Task item >> For the entries below, repeat exactly each line starting with the one that contains "part: (241, 163) -> (342, 280), moved" and going on through the one that contains "part: (490, 891) -> (233, 788), moved", and no others.

Provided records >>
'''

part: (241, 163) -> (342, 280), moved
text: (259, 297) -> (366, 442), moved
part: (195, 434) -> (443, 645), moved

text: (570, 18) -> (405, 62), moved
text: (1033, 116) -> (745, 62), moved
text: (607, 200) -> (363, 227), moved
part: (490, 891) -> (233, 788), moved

'''
'''

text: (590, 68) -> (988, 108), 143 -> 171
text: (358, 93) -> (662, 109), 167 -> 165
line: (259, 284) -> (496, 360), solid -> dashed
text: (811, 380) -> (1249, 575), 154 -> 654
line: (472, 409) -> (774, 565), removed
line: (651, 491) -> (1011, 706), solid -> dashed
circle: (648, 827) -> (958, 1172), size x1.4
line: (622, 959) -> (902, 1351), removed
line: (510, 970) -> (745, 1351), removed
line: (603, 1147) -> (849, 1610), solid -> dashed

'''
'''

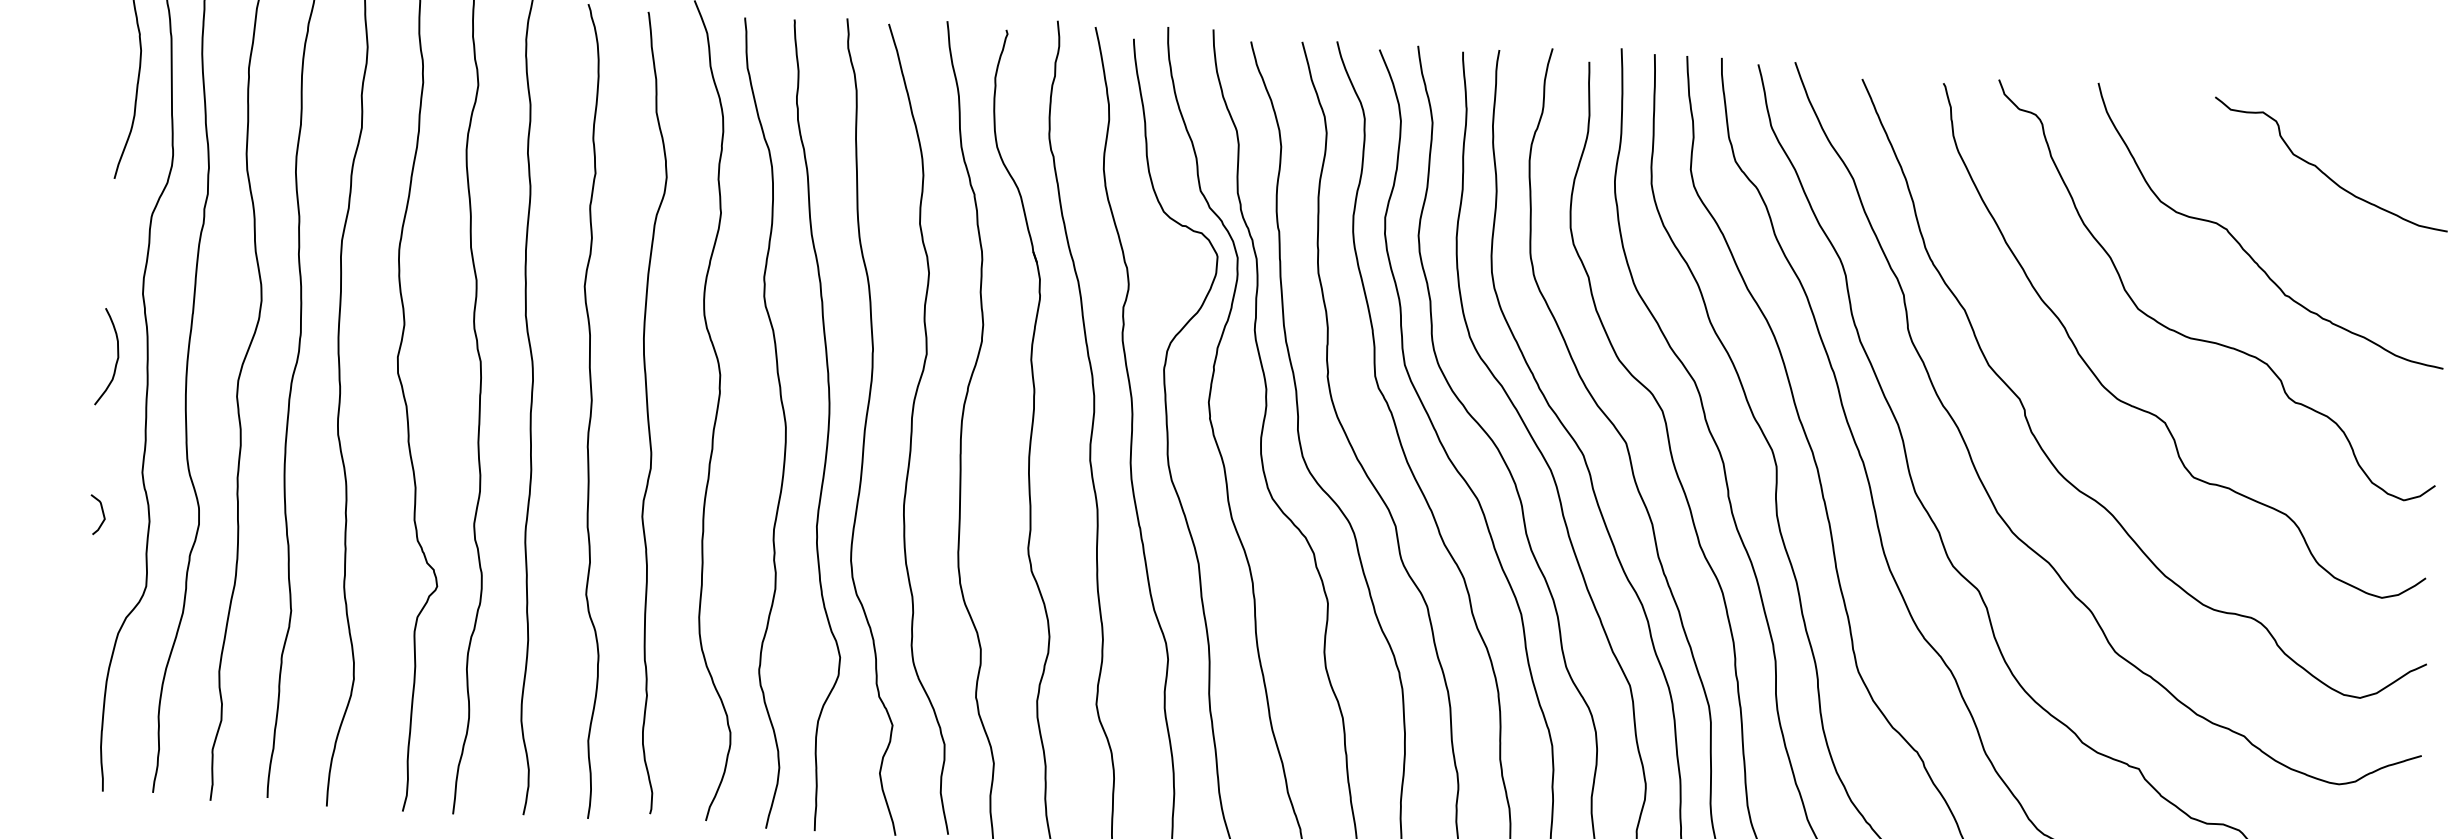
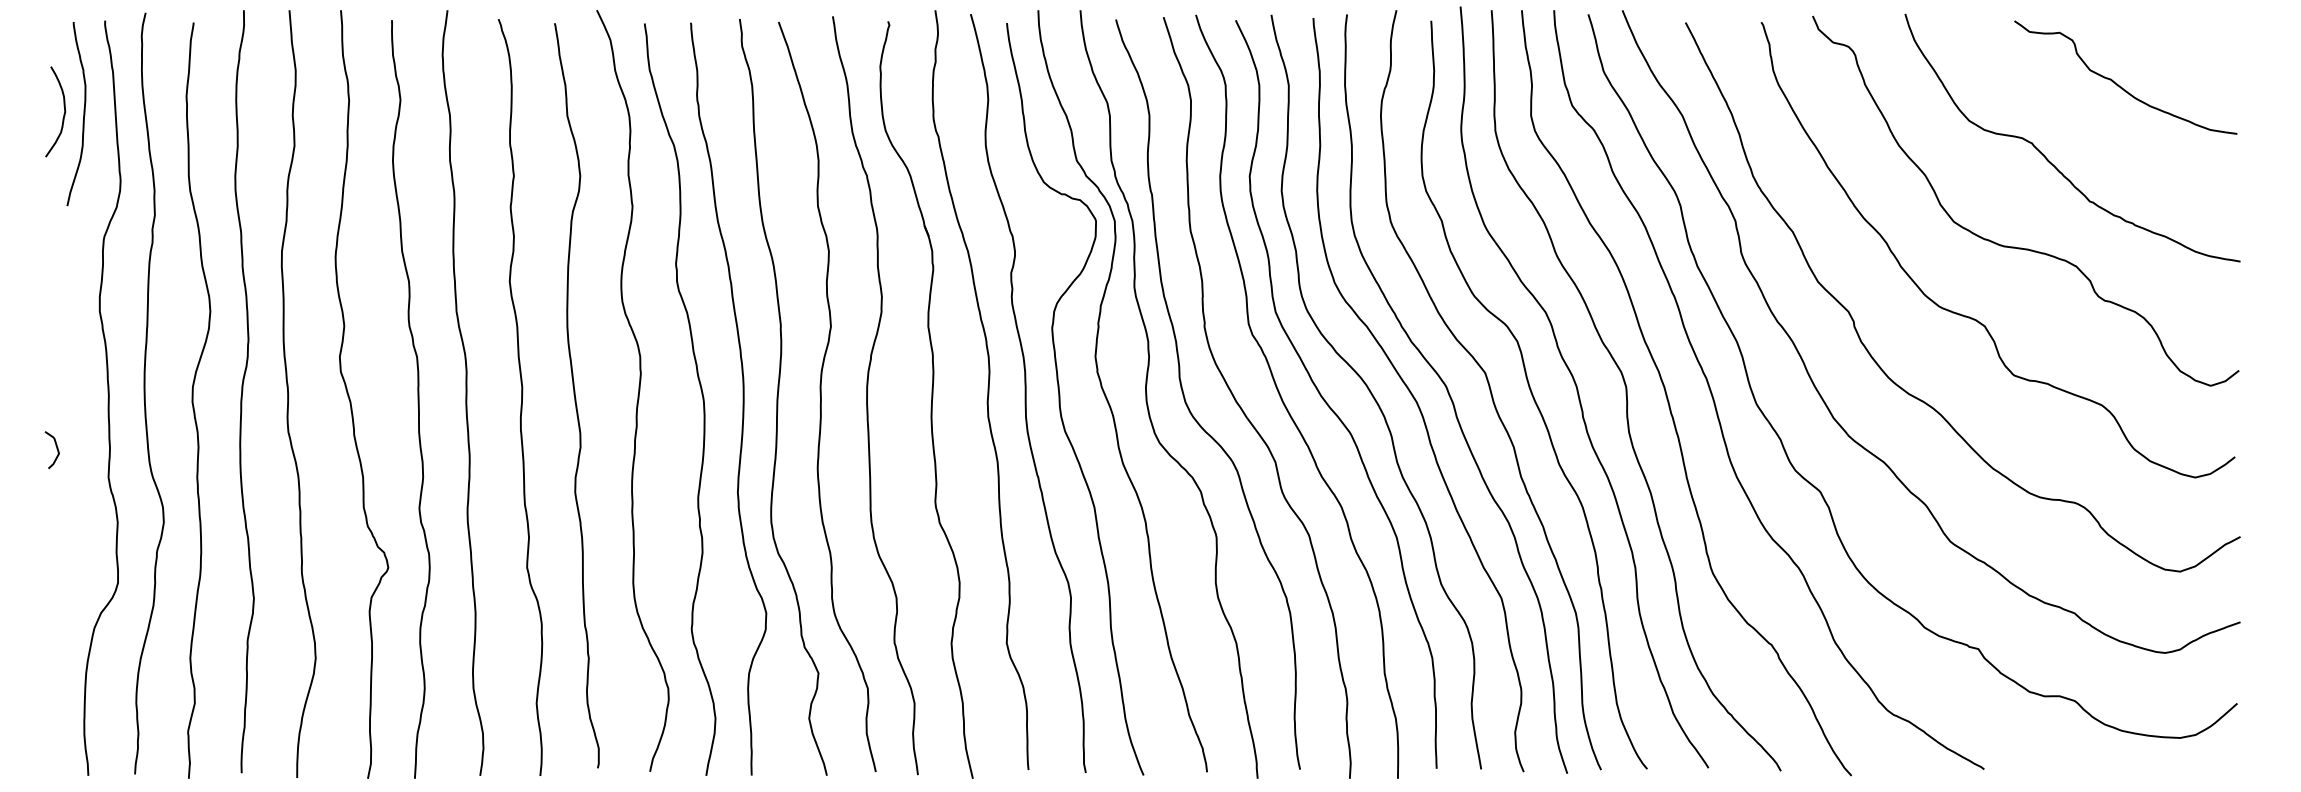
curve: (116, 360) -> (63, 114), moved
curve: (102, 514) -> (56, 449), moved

'''

Answer to the problem >>
part: (241, 163) -> (342, 280), moved
text: (259, 297) -> (366, 442), moved
part: (195, 434) -> (443, 645), moved

text: (570, 18) -> (405, 62), moved
text: (1033, 116) -> (745, 62), moved
text: (607, 200) -> (363, 227), moved
part: (490, 891) -> (233, 788), moved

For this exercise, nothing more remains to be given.